YOUR TASK
Every line of the following records that includes "HALIBURTON" should be copied.

ENTRIES PROVIDED
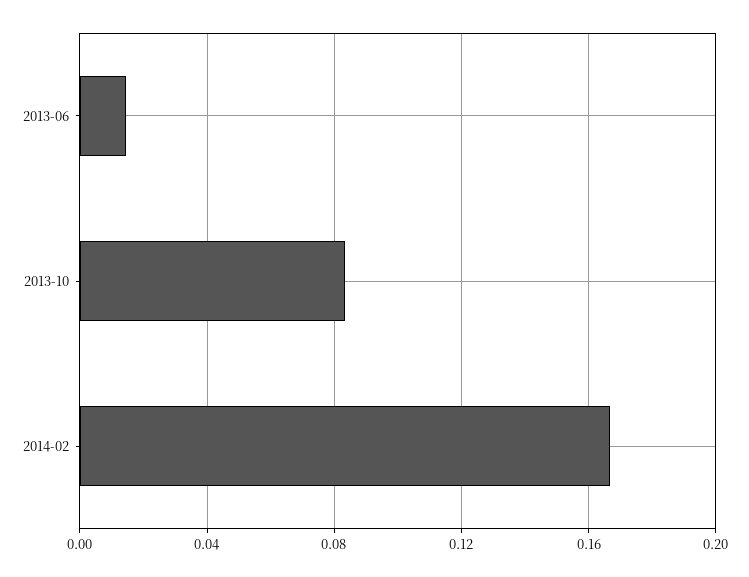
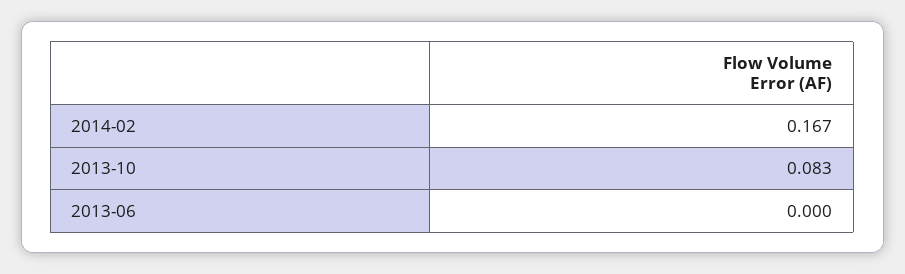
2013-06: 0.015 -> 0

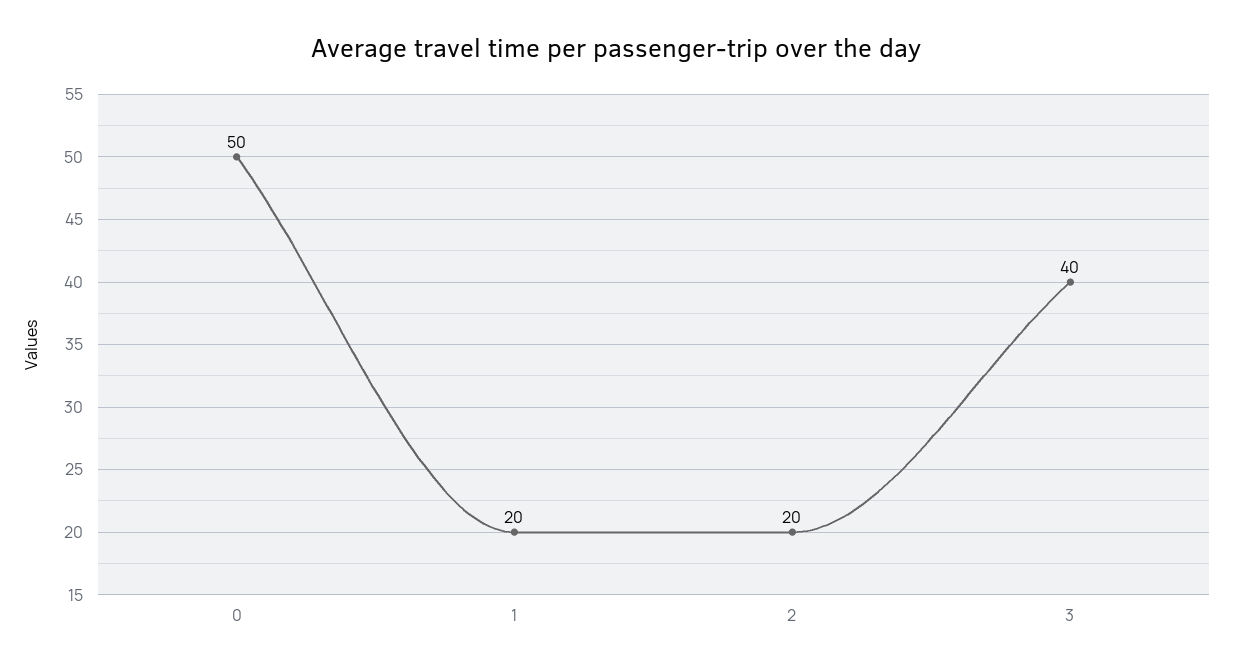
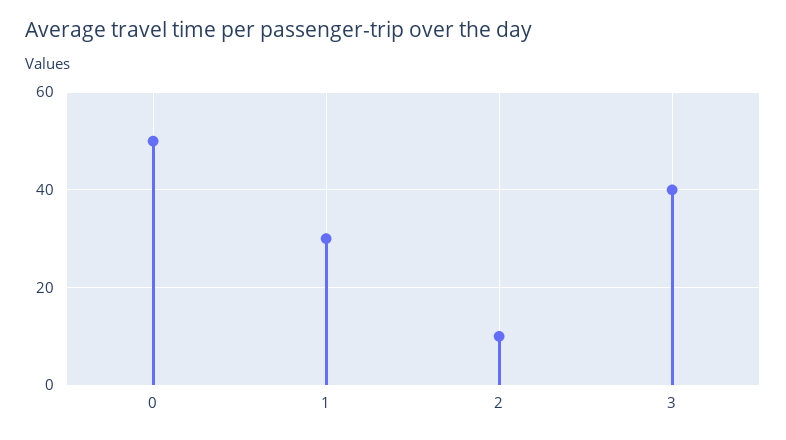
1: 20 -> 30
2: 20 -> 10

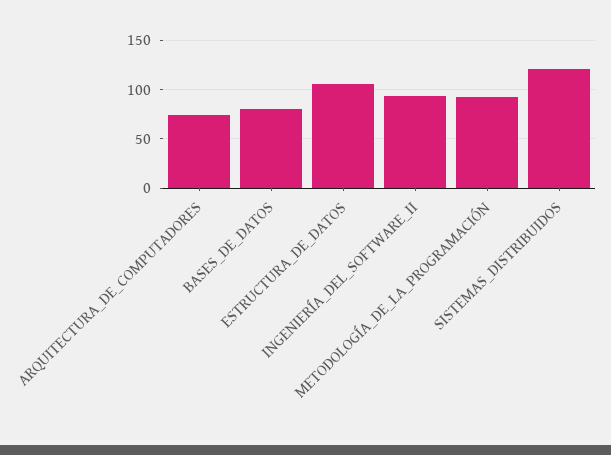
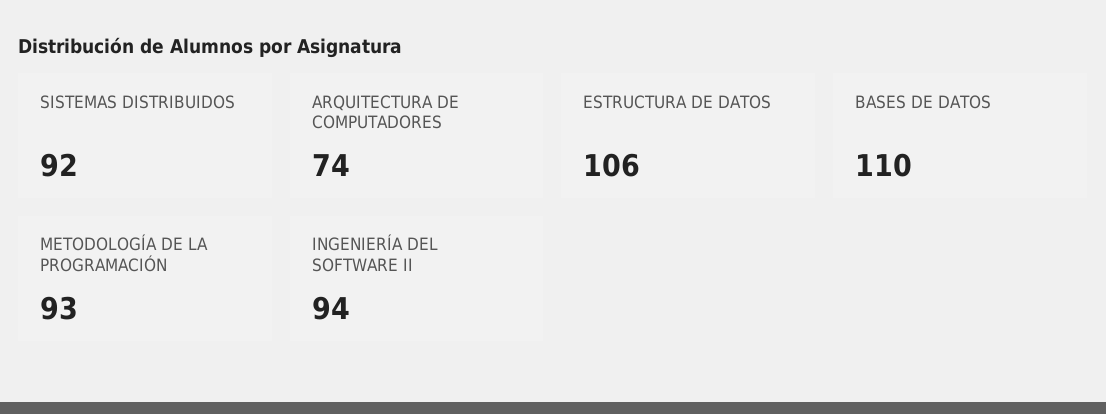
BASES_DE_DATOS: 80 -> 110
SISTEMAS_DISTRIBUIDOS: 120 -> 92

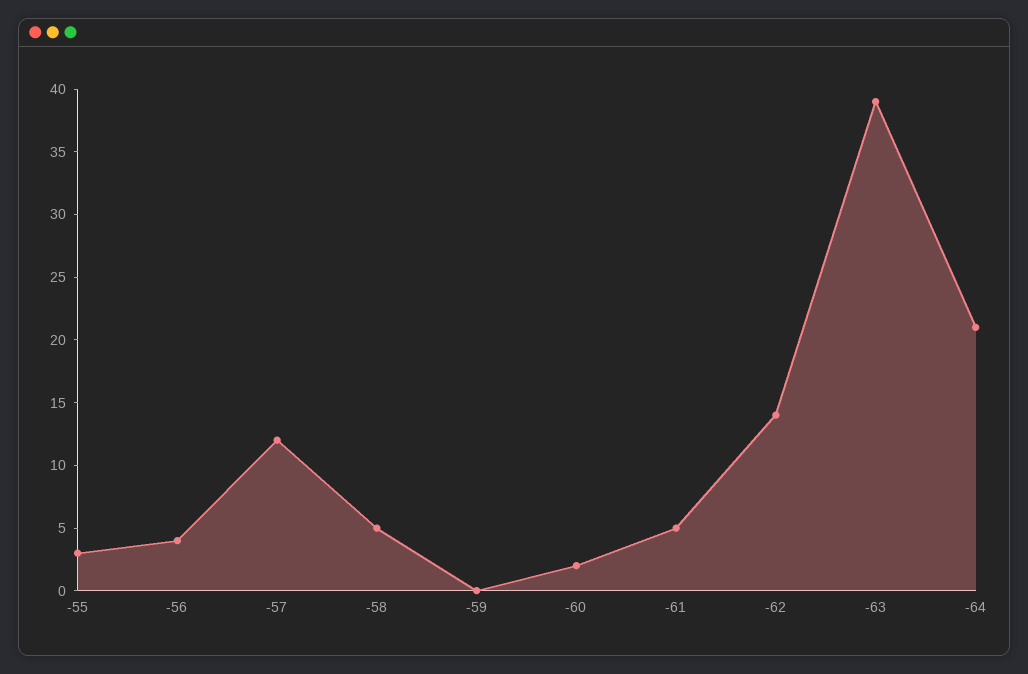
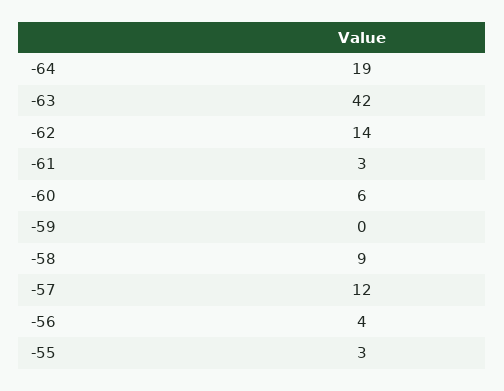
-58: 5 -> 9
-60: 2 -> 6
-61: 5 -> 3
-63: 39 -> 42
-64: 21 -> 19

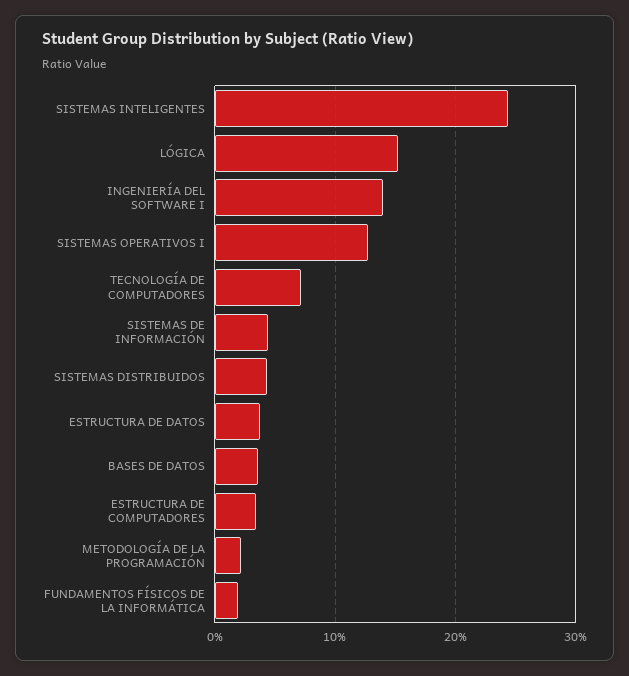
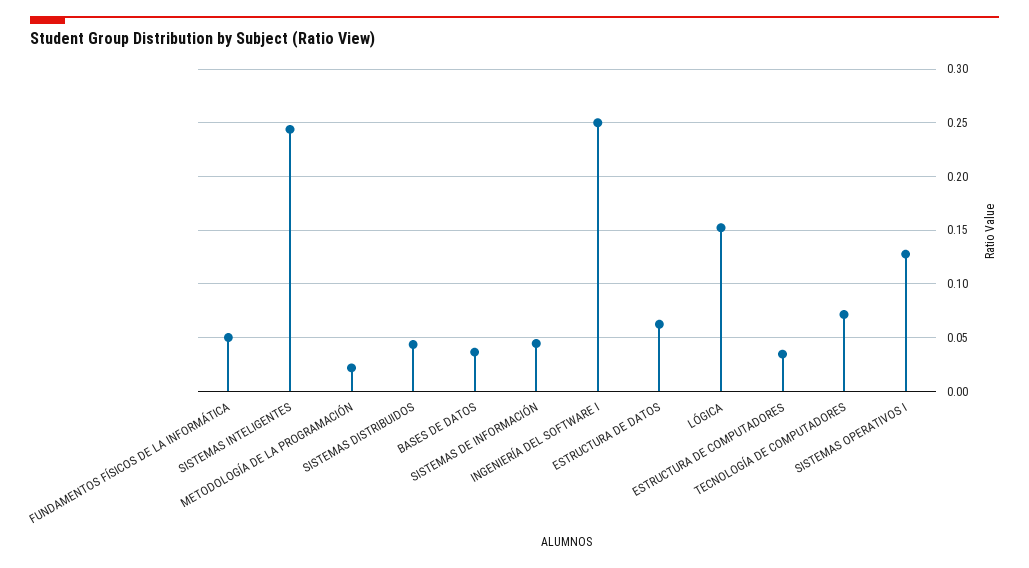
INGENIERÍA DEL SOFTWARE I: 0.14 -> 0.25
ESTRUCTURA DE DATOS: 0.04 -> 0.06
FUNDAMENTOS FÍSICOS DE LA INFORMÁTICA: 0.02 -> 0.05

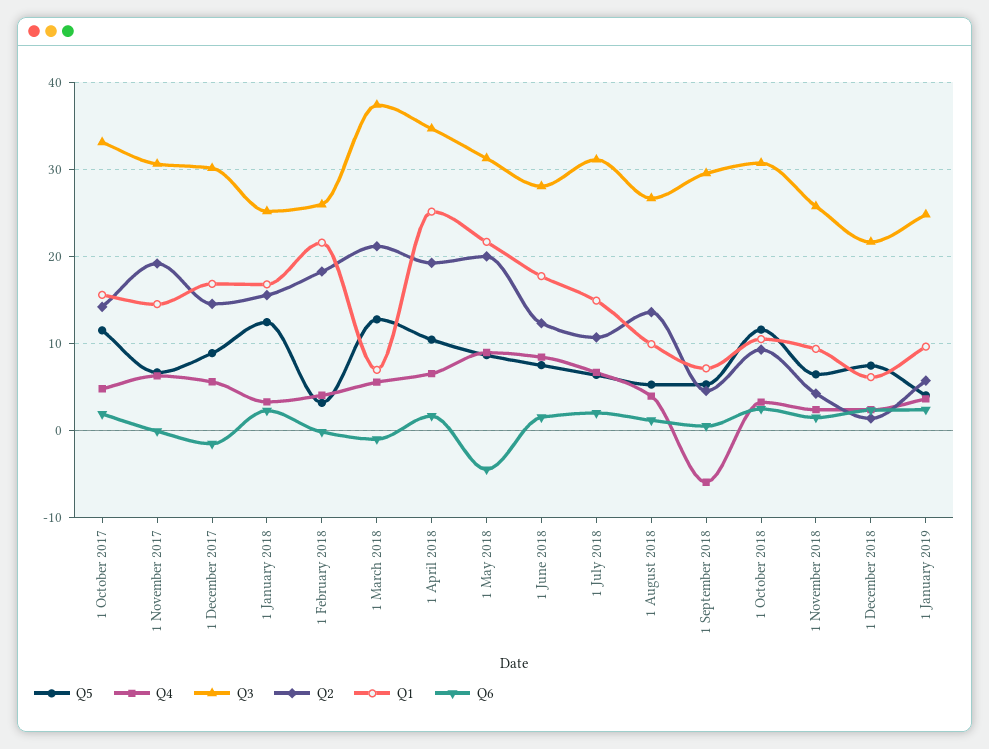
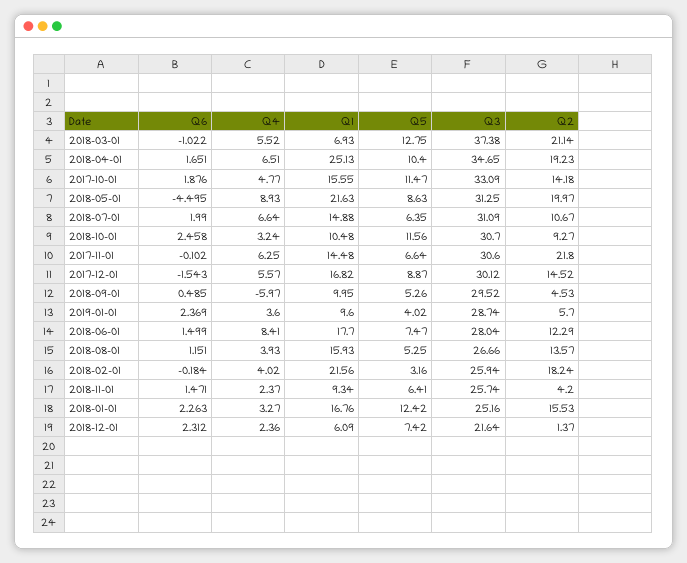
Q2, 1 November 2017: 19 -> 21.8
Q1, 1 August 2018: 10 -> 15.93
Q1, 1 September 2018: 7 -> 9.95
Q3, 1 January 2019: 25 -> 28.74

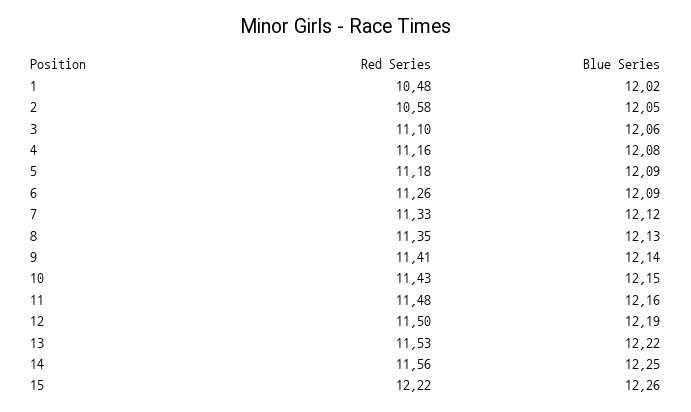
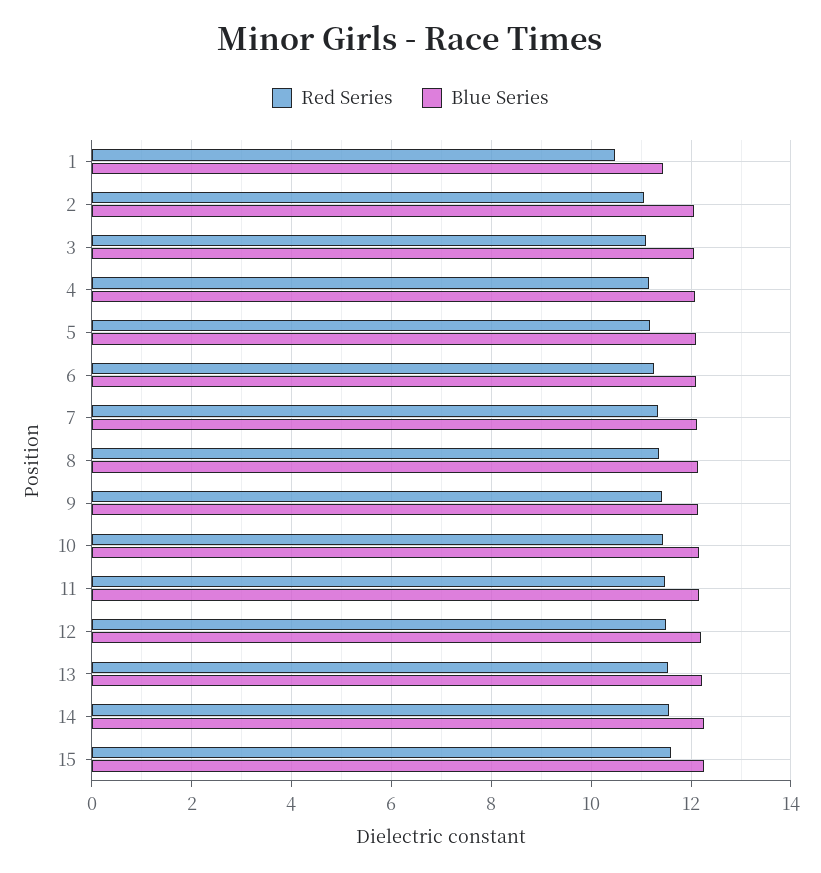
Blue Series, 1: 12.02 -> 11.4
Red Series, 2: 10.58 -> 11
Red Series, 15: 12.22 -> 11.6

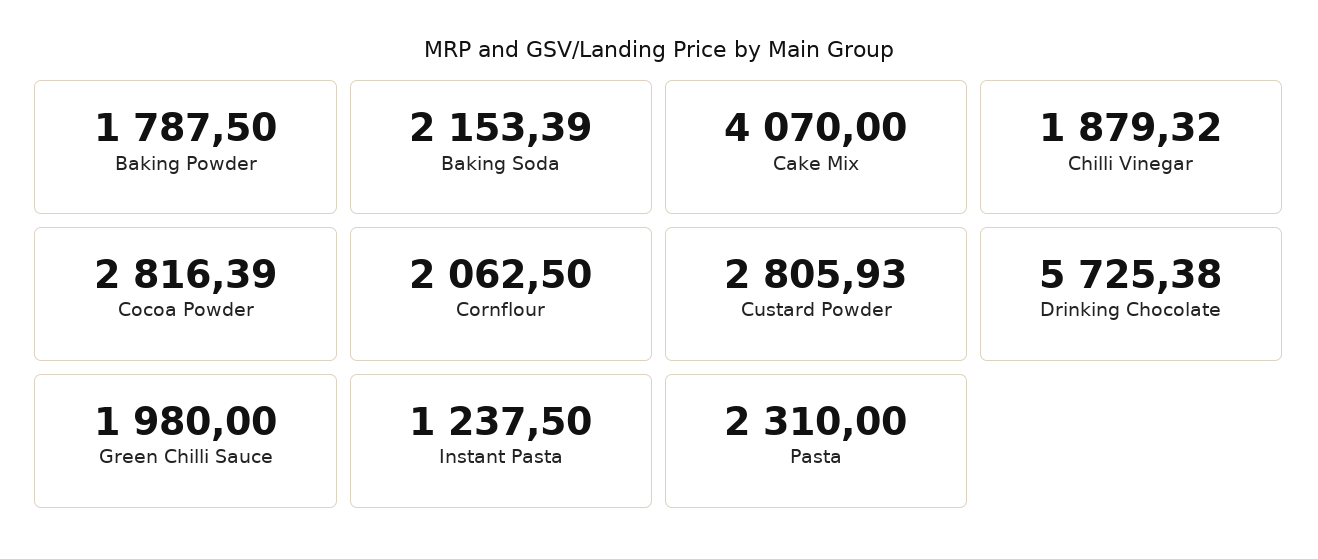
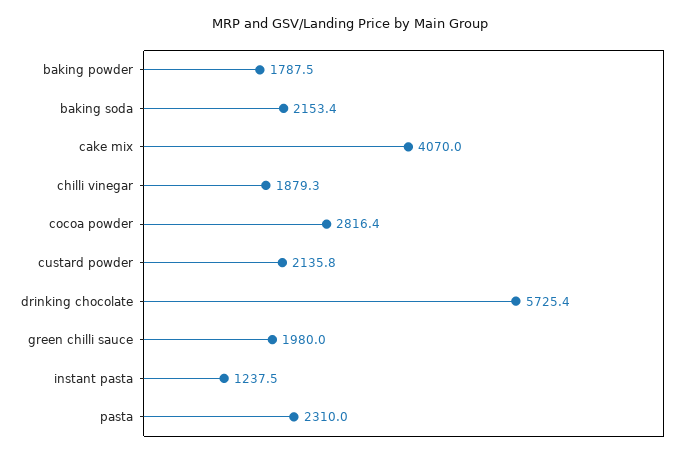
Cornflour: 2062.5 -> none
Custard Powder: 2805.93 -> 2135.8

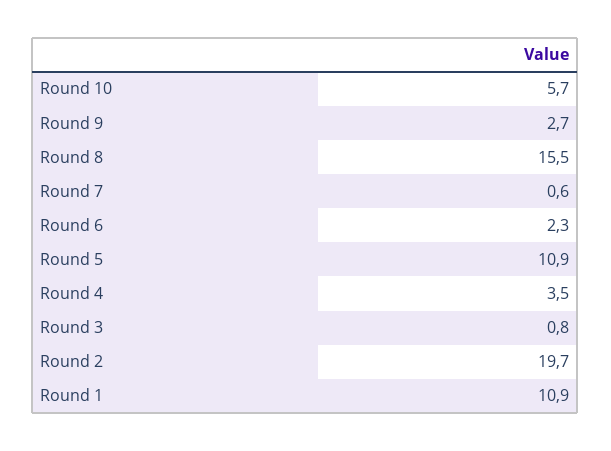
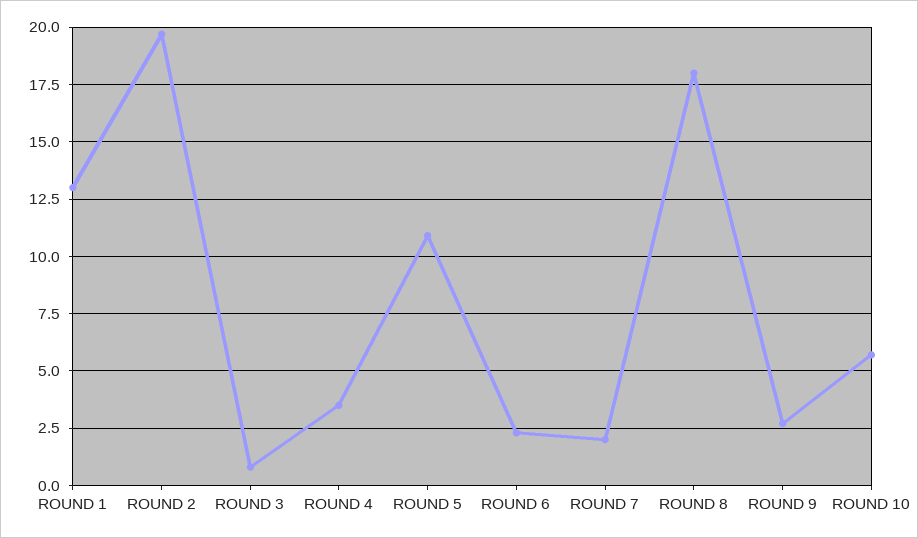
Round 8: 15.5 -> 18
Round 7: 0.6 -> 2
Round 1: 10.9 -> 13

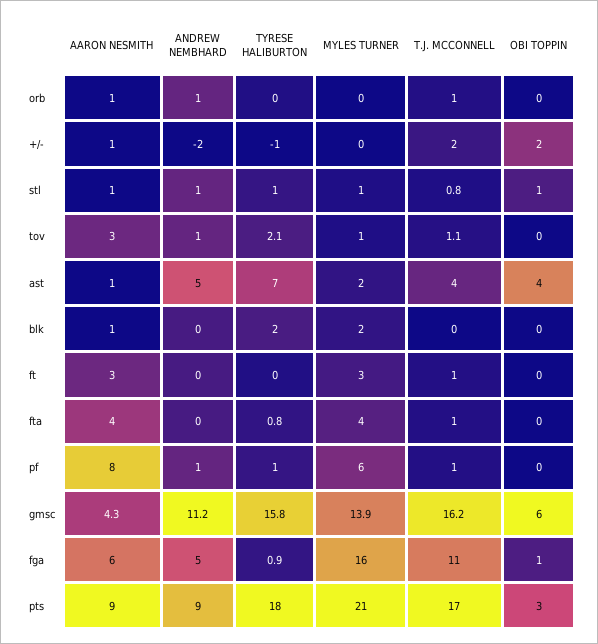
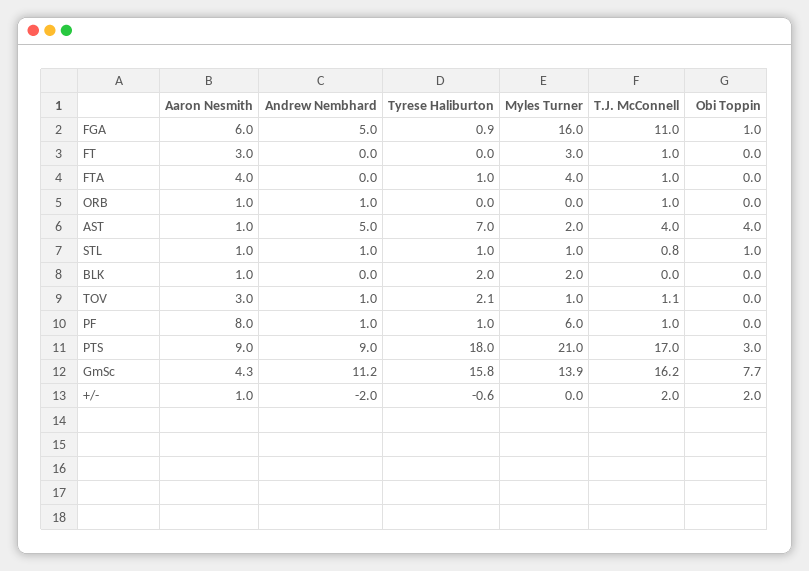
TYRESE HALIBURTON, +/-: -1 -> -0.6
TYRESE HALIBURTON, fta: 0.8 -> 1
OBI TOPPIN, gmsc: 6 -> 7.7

EXERCISE RESULT
TYRESE HALIBURTON, +/-: -1 -> -0.6
TYRESE HALIBURTON, fta: 0.8 -> 1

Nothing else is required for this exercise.